Work order –
Return the following from the records below: each line, word for word, starting with the line that contains "-38,7 +38,7 @@" and going on through the line that contains "text-align:right; font-size:15px; color:#f44336;", with nothing outside that range.

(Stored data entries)
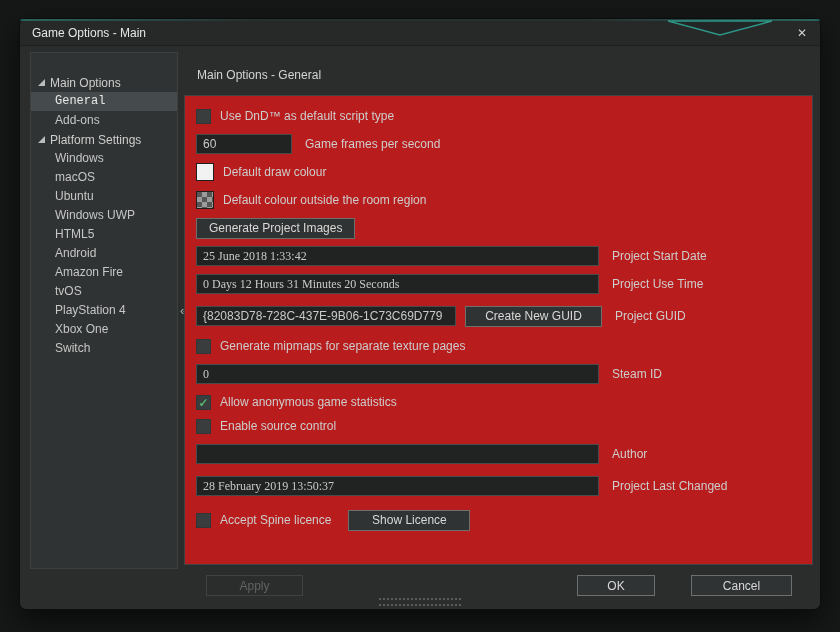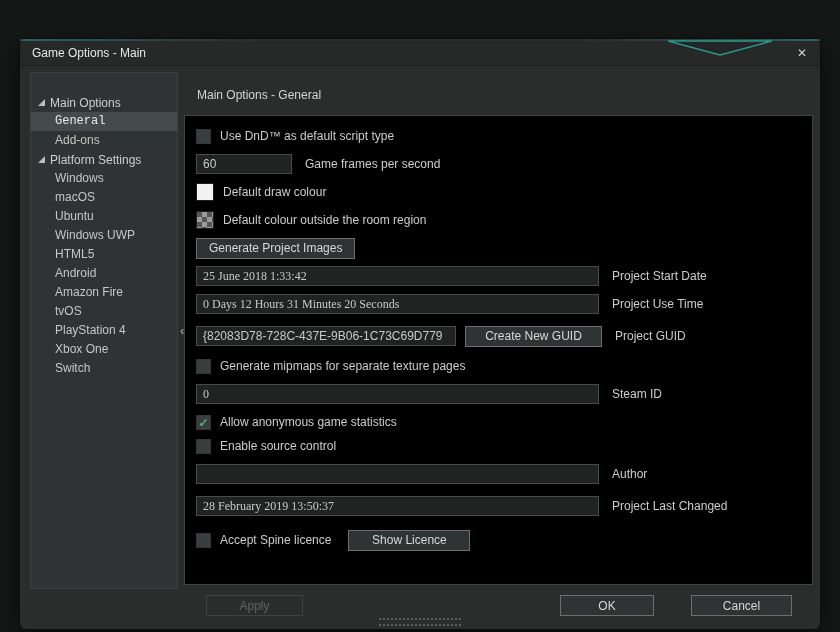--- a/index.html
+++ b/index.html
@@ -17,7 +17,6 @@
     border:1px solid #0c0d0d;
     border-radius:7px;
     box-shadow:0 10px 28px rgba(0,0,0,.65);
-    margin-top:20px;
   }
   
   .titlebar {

---

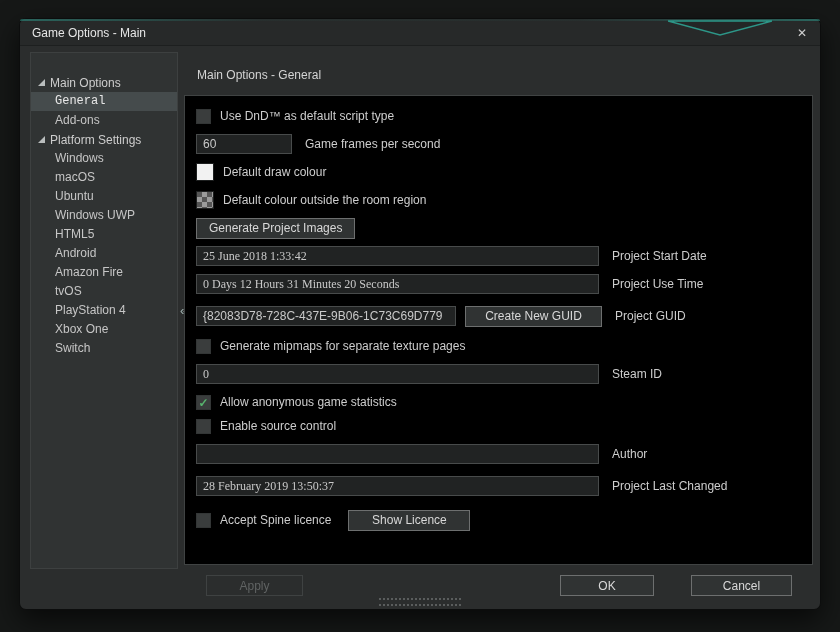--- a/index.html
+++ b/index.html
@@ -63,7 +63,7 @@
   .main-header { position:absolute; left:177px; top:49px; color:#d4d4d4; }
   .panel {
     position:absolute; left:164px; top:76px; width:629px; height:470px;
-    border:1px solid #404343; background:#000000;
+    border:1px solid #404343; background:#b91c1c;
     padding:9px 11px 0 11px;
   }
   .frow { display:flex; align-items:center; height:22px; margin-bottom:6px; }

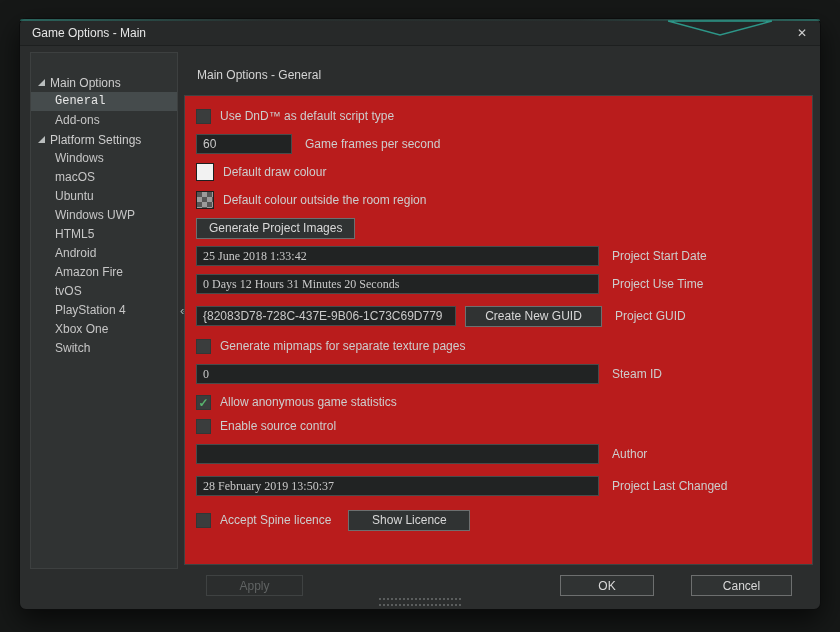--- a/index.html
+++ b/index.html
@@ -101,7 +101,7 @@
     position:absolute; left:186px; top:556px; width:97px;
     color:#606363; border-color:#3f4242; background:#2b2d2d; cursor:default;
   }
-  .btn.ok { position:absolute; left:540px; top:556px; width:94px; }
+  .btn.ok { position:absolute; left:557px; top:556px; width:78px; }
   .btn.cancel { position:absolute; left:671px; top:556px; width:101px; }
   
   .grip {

* * *

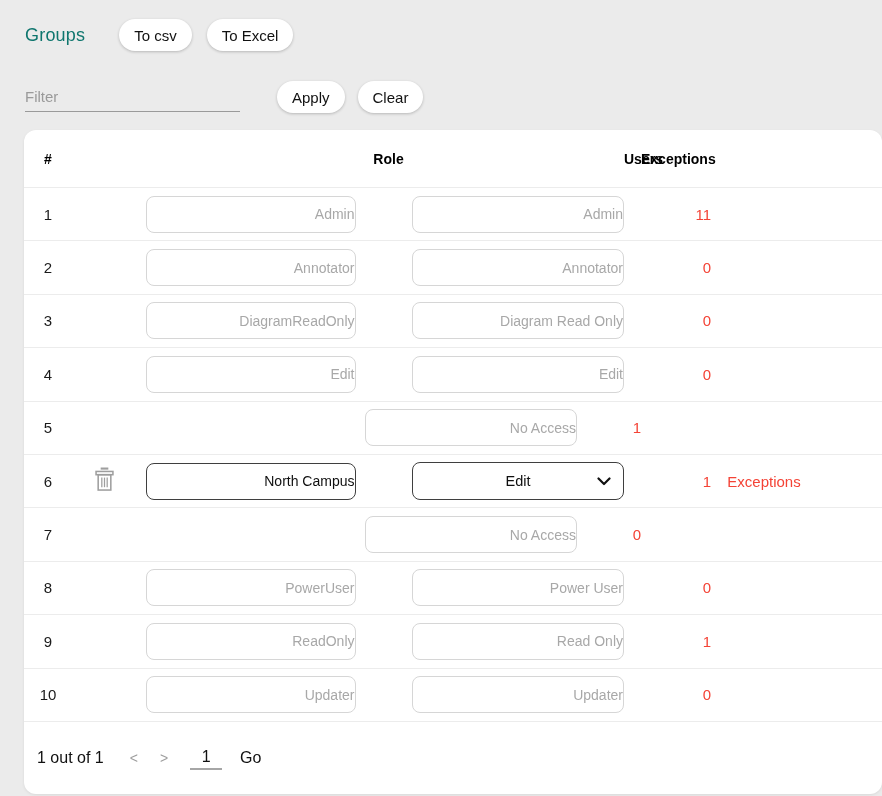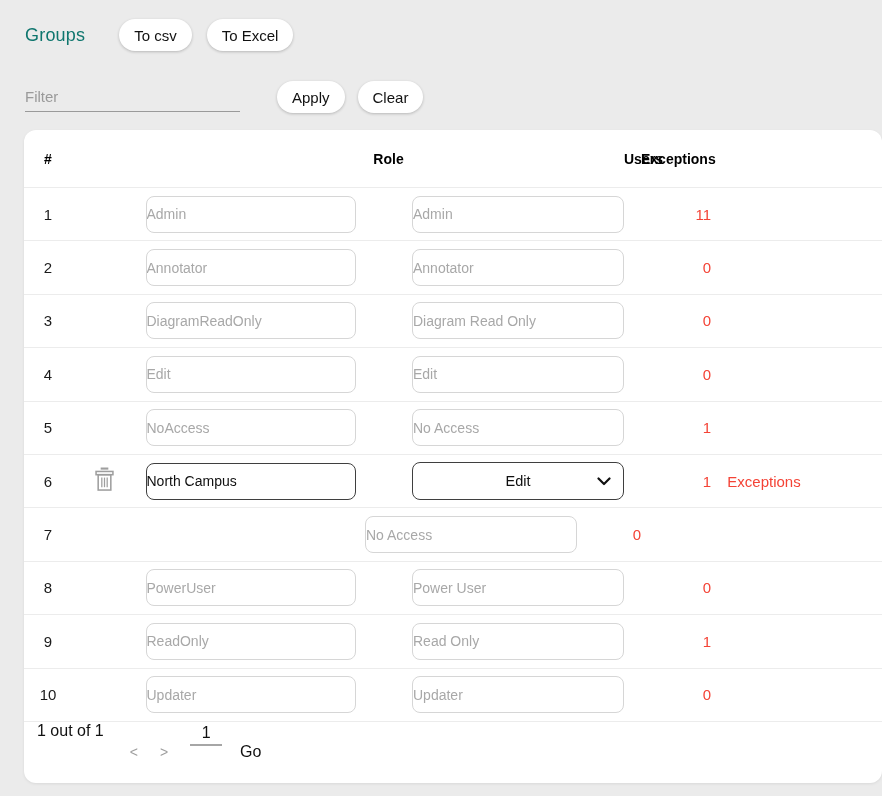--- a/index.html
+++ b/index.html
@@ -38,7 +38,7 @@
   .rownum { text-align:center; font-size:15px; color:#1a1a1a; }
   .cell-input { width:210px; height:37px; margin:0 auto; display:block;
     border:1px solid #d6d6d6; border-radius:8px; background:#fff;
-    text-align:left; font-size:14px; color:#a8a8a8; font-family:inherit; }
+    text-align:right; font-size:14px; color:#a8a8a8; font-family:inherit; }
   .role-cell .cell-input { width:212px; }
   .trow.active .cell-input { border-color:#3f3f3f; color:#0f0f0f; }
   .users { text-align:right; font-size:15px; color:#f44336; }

Task answer –
@@ -38,7 +38,7 @@
   .rownum { text-align:center; font-size:15px; color:#1a1a1a; }
   .cell-input { width:210px; height:37px; margin:0 auto; display:block;
     border:1px solid #d6d6d6; border-radius:8px; background:#fff;
-    text-align:left; font-size:14px; color:#a8a8a8; font-family:inherit; }
+    text-align:right; font-size:14px; color:#a8a8a8; font-family:inherit; }
   .role-cell .cell-input { width:212px; }
   .trow.active .cell-input { border-color:#3f3f3f; color:#0f0f0f; }
   .users { text-align:right; font-size:15px; color:#f44336; }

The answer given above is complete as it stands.